What is expected:
Read through the data and report every line in which the word "dịch" occurs.

[Saved data entries]
####
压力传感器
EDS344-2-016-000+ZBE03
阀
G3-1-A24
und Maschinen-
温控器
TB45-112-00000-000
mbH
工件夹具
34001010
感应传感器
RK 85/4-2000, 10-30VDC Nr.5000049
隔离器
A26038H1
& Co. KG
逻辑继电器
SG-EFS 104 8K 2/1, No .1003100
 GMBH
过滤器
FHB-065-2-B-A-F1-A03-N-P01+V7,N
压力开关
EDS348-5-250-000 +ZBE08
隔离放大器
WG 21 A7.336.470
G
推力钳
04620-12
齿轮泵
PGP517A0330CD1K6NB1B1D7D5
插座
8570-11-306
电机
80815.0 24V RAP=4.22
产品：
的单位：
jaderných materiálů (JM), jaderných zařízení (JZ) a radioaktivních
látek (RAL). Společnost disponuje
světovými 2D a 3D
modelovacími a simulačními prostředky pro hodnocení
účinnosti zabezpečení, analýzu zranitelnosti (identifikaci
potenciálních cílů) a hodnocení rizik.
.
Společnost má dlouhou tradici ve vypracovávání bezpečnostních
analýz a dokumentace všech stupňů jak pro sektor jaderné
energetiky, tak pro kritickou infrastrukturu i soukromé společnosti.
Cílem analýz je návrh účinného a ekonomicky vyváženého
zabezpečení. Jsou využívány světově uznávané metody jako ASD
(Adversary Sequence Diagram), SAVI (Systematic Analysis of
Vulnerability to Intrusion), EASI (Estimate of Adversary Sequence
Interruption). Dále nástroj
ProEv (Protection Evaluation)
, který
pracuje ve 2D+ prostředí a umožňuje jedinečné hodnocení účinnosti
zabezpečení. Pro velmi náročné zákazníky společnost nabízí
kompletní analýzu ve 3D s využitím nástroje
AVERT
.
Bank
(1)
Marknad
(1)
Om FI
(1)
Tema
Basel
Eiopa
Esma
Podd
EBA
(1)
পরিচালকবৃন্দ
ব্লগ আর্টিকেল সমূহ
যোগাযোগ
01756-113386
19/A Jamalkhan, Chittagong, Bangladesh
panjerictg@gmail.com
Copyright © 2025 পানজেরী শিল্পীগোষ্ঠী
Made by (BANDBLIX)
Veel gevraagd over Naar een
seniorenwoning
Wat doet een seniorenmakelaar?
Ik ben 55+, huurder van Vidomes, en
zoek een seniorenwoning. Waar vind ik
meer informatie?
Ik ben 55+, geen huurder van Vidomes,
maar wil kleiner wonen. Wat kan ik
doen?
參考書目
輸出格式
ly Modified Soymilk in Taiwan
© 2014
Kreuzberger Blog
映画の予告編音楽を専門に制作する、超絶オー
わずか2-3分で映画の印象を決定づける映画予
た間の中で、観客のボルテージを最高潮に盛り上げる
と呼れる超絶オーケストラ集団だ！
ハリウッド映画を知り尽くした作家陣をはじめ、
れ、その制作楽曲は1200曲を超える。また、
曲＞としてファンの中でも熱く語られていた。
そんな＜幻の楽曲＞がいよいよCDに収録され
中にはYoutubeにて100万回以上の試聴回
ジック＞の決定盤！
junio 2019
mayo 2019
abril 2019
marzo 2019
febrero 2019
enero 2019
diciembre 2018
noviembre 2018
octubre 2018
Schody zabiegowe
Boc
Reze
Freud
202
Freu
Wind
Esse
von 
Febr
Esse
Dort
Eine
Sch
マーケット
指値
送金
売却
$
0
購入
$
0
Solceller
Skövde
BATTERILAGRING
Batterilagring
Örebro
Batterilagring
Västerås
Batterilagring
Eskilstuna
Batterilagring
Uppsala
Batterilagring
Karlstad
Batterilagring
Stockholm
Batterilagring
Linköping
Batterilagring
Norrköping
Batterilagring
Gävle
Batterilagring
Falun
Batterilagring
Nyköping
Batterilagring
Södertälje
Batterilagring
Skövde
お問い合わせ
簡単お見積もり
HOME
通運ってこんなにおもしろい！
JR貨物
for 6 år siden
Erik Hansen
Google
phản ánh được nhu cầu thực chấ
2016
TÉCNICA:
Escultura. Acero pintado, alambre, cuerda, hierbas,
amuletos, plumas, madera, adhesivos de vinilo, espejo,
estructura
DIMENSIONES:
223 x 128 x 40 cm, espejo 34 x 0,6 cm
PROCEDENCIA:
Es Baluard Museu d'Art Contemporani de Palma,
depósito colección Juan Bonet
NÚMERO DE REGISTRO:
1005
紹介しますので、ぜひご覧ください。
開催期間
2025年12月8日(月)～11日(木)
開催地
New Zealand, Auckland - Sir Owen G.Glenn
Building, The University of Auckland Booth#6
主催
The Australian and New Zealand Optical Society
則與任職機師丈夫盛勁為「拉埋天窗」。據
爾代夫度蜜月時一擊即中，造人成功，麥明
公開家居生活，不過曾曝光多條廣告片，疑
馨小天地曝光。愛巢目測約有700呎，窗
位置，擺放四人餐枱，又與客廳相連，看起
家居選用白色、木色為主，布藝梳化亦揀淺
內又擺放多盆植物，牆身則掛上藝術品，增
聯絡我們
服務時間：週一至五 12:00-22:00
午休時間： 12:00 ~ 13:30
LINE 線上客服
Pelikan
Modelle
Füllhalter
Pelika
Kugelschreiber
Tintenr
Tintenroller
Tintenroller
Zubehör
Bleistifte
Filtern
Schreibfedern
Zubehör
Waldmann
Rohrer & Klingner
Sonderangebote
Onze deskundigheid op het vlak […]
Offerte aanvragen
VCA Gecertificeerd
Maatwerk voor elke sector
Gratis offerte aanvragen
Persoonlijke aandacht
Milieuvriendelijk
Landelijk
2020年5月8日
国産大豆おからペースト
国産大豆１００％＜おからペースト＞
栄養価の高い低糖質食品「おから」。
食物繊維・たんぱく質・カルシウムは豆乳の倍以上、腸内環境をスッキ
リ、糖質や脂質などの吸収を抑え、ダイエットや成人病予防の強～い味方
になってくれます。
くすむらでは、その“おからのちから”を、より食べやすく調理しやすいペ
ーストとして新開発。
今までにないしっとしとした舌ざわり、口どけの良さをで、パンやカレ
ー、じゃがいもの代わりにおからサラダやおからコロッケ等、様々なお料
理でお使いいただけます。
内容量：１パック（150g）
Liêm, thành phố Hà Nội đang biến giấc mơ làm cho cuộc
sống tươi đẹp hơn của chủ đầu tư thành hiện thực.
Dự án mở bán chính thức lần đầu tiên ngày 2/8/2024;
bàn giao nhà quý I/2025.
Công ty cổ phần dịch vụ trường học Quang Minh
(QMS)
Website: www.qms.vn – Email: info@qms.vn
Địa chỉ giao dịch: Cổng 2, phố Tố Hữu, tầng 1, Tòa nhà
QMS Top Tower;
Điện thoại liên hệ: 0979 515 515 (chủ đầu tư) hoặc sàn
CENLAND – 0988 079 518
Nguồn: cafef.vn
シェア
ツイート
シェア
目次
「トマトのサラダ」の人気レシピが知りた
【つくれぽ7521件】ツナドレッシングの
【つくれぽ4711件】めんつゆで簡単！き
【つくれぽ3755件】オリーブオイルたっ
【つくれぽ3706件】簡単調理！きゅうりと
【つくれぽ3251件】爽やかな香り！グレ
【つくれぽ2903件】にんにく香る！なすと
####
Answer to the problem:
Công ty cổ phần dịch vụ trường học Quang Minh
Địa chỉ giao dịch: Cổng 2, phố Tố Hữu, tầng 1, Tòa nhà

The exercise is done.